Ze zullen weer uitbazuinen dat ik veel te veel schrijf, zegt hij in het stukje Een zomerdag, waarin hij nochtans beschrijft hoe hij een dag in het tuintje van zijn huisje te Lo zit te verzonnebaden. Maar een lui aan de zon geofferde dag haalt de beroepsschrijver achteraf aan de schrijftafel ruimschoots in. Het resultaat is een bundel als Bezoek aan de dodengang, die weinig nieuws brengt, slechts fragmentair weet te boeien, maar die rustig drijft op een zeker verworven vakmanschap.

In de huidige prozateksten van Clem Schouwenaars kunnen twee soorten onderscheiden worden: een type van min of meer episch-objectiverende verhalen, waarin hij de subjectieve problematiek en psychologie, waaraan zijn werk blijkbaar onvoorwaardelijk gebonden is, op een zekere afstand in gestalten buiten zichzelf projecteert, enerzijds, en meer aan zijn biografische persoon, d.w.z. de schrijversfiguur Clem Schouwenaars, verpachte teksten, anderzijds. Hij gedraagt zich in zijn jongste bundel zó openlijk als de schrijver Schouwenaars dat hij in teksten van het tweede type (waarvan Bezoek aan de dodengang vol staat) gaat reflecteren over de eerste soort verhalen. De schrijver onthult expliciet onder welke gedaanten hij of andere personen ‘geromanceerd’ schuilgingen achter romanfiguren in vroeger werk. Zo trekt de schrijver Schouwenaars zich in een bundel als deze steeds explicieter in de cocon van zijn schrijverschap terug. Het feit dat hij zich na zijn kuur in Lampernisse, verhaald in De Seizoenen, als full-time-schrijver in Lo terugtrok, zal daar niet vreemd aan zijn. Hij is bezig in steeds nauwer zich sluitende cirkels rondom zijn eigen werk heen te lopen, de ‘kringen naar binnen’ aftastend in de vele spiegelfiguren van zijn werk. Ik meen al aangestipt te hebben dat zo'n uitgesproken narcisme ook risico's als versmalling en verdorring met zich brengt. De teksten van Schouwenaars zijn aan een merkwaardige ‘intertextuele’ inteelt toe in deze zin dat zij telkens weer fragmenten van een ironisch becommentarieerde zelfbelijdenis blijken te zijn.

Opgeslagen invoer
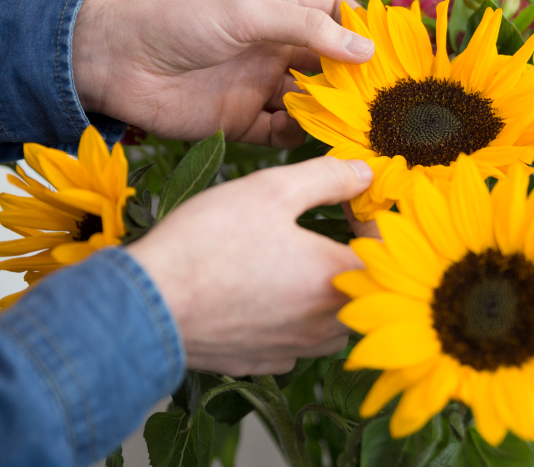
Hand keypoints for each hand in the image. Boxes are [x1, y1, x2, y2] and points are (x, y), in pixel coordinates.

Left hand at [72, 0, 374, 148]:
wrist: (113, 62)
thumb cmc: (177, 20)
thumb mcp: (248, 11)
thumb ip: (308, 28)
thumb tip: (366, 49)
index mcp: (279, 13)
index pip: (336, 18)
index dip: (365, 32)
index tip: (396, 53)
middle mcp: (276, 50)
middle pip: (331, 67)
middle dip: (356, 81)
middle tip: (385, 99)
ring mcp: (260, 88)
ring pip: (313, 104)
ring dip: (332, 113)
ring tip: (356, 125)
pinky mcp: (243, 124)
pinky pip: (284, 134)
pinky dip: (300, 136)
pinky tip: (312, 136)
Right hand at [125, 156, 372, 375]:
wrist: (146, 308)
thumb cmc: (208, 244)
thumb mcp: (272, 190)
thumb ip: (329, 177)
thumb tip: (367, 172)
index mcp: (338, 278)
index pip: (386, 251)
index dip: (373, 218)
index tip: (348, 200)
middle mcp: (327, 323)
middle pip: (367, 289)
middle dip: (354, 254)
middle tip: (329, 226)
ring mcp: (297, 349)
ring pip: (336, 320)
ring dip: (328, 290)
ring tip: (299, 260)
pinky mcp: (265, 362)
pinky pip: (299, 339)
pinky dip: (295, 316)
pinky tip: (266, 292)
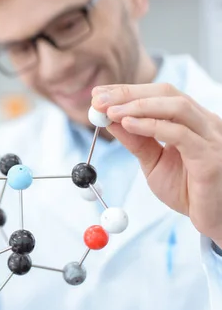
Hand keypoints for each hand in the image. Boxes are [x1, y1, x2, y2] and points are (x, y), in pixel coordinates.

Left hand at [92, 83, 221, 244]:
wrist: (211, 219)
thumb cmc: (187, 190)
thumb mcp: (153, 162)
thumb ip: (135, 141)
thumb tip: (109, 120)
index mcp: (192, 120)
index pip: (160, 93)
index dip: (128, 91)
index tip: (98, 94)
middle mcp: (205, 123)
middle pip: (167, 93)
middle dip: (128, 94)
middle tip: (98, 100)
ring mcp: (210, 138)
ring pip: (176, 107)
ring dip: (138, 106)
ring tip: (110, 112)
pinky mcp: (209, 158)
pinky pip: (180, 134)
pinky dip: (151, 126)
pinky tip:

**MET DE INFORMATIE**
1 > Waar trok Schouwenaars zich volgens de bespreking van Bezoek aan de dodengang als full-time-schrijver terug?
2 > Haal uit de bespreking van Bezoek aan de dodengang letterlijk het deel dat opent met de woorden die "Ze zullen weer" bevatten en sluit met "zeker verworven vakmanschap.".
3 > Breid de bespreking van de bundel Bezoek aan de dodengang van Clem Schouwenaars uit door verder te schrijven na de laatste zin.

**ANTWOORDEN BIJ OPDRACHTEN**
1 > In Lo, na zijn kuur in Lampernisse.

2 >
Ze zullen weer uitbazuinen dat ik veel te veel schrijf, zegt hij in het stukje Een zomerdag, waarin hij nochtans beschrijft hoe hij een dag in het tuintje van zijn huisje te Lo zit te verzonnebaden. Maar een lui aan de zon geofferde dag haalt de beroepsschrijver achteraf aan de schrijftafel ruimschoots in. Het resultaat is een bundel als Bezoek aan de dodengang, die weinig nieuws brengt, slechts fragmentair weet te boeien, maar die rustig drijft op een zeker verworven vakmanschap.

3 >
Het stukje Rodolphe verwijst bijvoorbeeld naar de roman Twee maal leven, ‘waaruit voor de eerste keer het authentieke ik te voorschijn trad, zij het dan gesplitst in een dubbelfiguur’ (51), en zelfs naar de allereerste roman Dokter

[pagina 307]
[p. 307]

Simon Falbeck (66). Vanuit Lo wordt een geromanceerde gestalte uit de Antwerpse jaren doorgelicht door middel van authentieke wetenswaardigheden. Wij komen ‘versluierd en vervormend’ aan onze stof, zegt Schouwenaars nu (65). Hij blijkt er een genoegen in te scheppen historische commentaren bij het eigen werk te gaan schrijven en vroegere ‘vervormende’ in ‘authentieke’ teksten in te spinnen. Zo wordt een gegeven uit Een nacht op Elba nu in het verhaal De papieren school uitvoerig in zijn authentiek-biografisch kader gesitueerd. Literatuur en leven dringen door de osmotische wand. Dat de auteur Clem Schouwenaars Groene Saint-Michel rookt, weten de lezers van Een nacht op Elba al lang, schrijft hij (93)... Zo laat hij goedgunstig een aantal sluiers vallen, terwijl hij, allicht niet zonder zelfironie, zich een Salome waant die voor een troep gapende lezers danst... Het reeds vermelde stukje Een zomerdag is helemaal een ontwerp van zelfkritische plaatsbepaling van een full-time-schrijver, die met ambiguë schuldgevoelens zit te mijmeren over het nutteloze van zijn verdomd zware job.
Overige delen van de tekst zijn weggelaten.